__WHAT TO WORK ON__:
Reproduce exactly, from the data that follows, the line with "18/19 additions | | | | |", the line with "19/20 additions | | | | |", and every line that lies between them.

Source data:

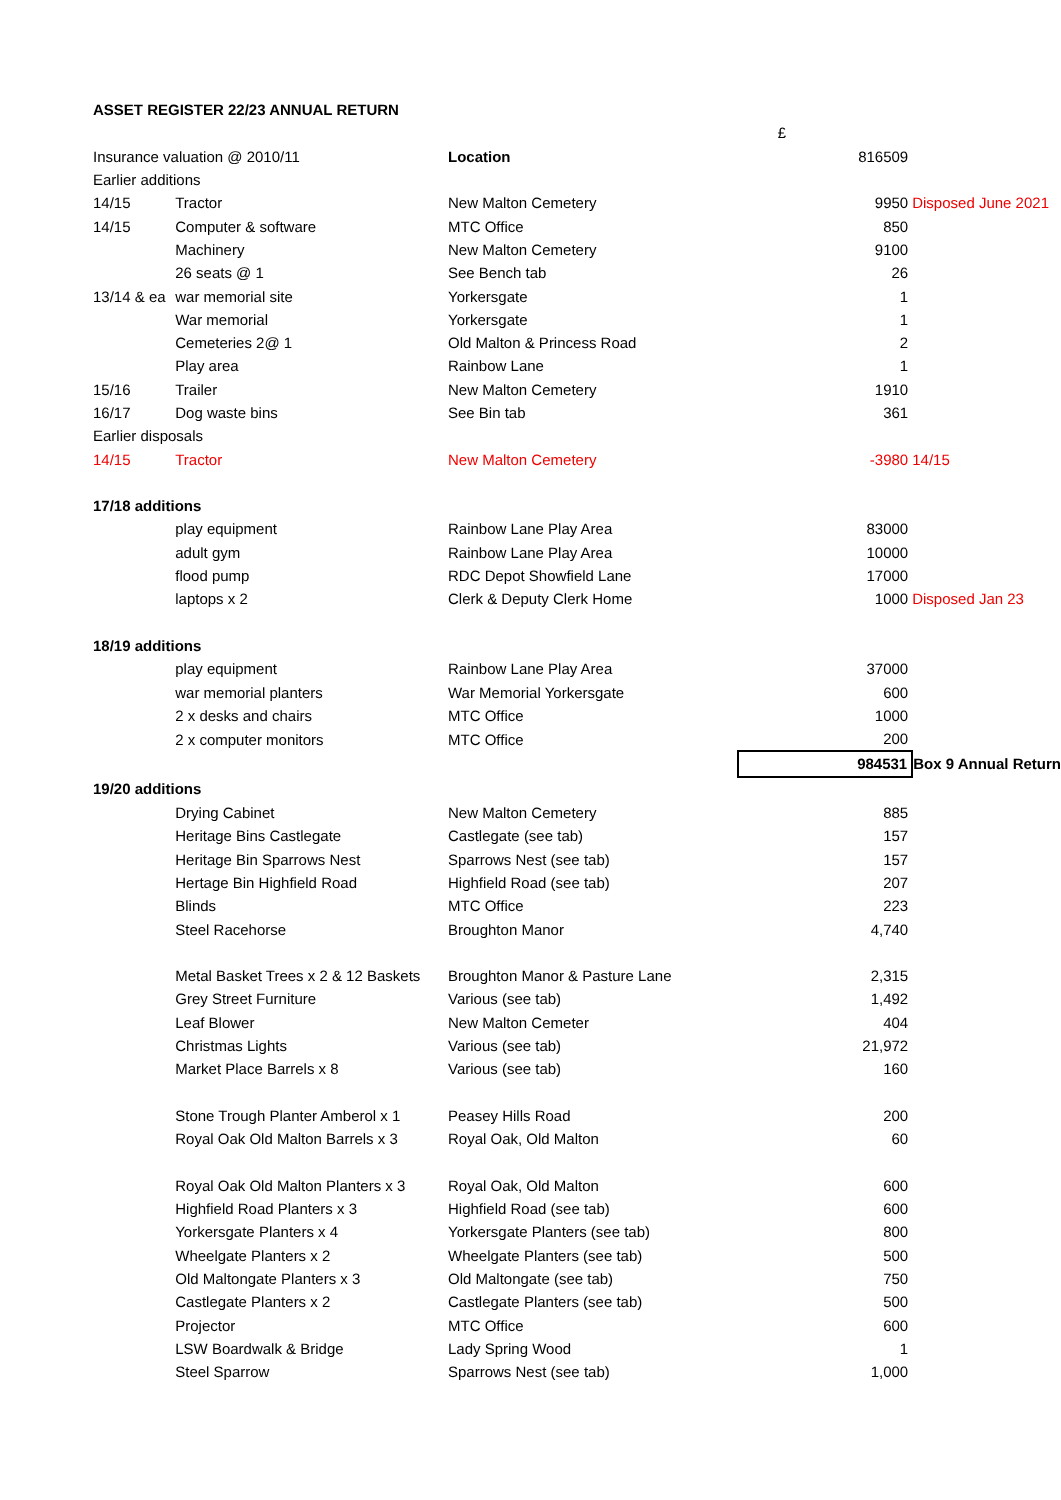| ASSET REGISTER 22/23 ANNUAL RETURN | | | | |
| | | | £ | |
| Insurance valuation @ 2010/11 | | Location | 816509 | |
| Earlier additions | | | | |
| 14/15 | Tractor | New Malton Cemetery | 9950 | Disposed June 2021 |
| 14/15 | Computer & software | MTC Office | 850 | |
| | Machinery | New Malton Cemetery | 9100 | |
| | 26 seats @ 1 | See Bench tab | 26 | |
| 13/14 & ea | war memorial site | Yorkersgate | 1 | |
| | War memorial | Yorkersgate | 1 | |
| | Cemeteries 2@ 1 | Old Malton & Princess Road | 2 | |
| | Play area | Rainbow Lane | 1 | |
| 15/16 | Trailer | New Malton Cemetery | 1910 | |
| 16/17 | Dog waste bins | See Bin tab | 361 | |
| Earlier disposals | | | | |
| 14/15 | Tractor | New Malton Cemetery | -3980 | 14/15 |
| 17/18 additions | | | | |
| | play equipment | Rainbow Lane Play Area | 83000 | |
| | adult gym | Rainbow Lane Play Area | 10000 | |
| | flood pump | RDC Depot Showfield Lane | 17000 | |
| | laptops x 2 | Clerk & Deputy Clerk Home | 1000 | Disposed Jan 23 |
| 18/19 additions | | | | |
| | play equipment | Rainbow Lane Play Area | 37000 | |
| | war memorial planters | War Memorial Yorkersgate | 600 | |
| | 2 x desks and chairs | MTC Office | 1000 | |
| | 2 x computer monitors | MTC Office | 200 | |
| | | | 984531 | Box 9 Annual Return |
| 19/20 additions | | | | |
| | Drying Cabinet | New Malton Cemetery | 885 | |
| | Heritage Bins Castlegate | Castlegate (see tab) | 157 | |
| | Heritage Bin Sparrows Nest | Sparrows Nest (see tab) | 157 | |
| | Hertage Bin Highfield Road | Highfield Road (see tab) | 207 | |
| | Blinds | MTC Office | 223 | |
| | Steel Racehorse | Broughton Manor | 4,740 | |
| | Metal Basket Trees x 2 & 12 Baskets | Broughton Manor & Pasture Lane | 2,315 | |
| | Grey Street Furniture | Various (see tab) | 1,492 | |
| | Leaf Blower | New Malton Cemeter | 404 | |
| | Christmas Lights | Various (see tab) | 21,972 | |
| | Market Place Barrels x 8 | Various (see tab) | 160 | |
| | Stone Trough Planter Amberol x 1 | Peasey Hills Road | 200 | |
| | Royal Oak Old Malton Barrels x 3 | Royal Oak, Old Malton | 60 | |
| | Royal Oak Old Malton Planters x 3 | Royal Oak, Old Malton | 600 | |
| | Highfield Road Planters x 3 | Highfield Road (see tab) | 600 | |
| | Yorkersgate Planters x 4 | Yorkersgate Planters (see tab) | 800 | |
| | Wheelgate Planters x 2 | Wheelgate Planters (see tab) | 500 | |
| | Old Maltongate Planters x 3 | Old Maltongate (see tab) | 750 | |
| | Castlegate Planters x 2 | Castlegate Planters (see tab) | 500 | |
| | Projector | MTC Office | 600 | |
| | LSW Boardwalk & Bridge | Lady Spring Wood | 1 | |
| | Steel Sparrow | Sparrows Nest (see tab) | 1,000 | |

==

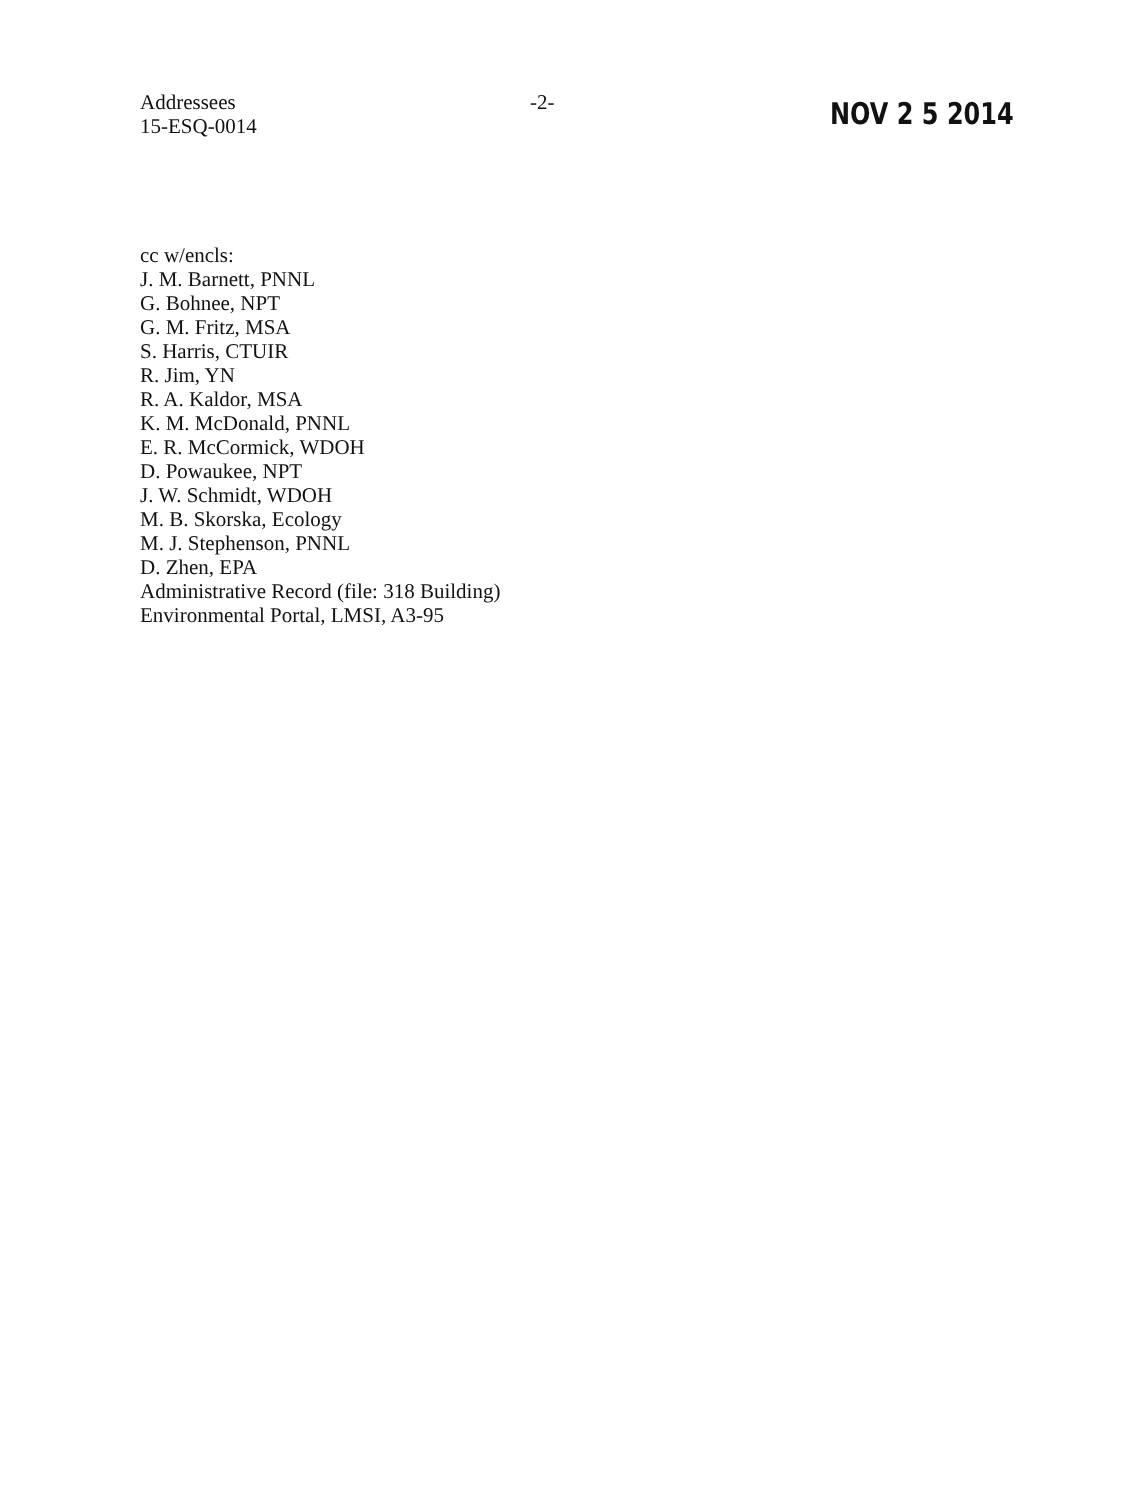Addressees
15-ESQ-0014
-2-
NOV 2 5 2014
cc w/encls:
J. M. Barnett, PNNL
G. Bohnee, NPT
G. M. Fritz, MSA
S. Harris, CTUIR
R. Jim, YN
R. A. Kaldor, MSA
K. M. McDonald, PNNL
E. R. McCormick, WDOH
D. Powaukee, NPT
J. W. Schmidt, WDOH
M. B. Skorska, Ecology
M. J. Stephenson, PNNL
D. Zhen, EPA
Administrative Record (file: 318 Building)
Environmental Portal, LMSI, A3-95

__SOLVED EXERCISE__:
| 18/19 additions | | | | |
| | play equipment | Rainbow Lane Play Area | 37000 | |
| | war memorial planters | War Memorial Yorkersgate | 600 | |
| | 2 x desks and chairs | MTC Office | 1000 | |
| | 2 x computer monitors | MTC Office | 200 | |
| | | | 984531 | Box 9 Annual Return |
| 19/20 additions | | | | |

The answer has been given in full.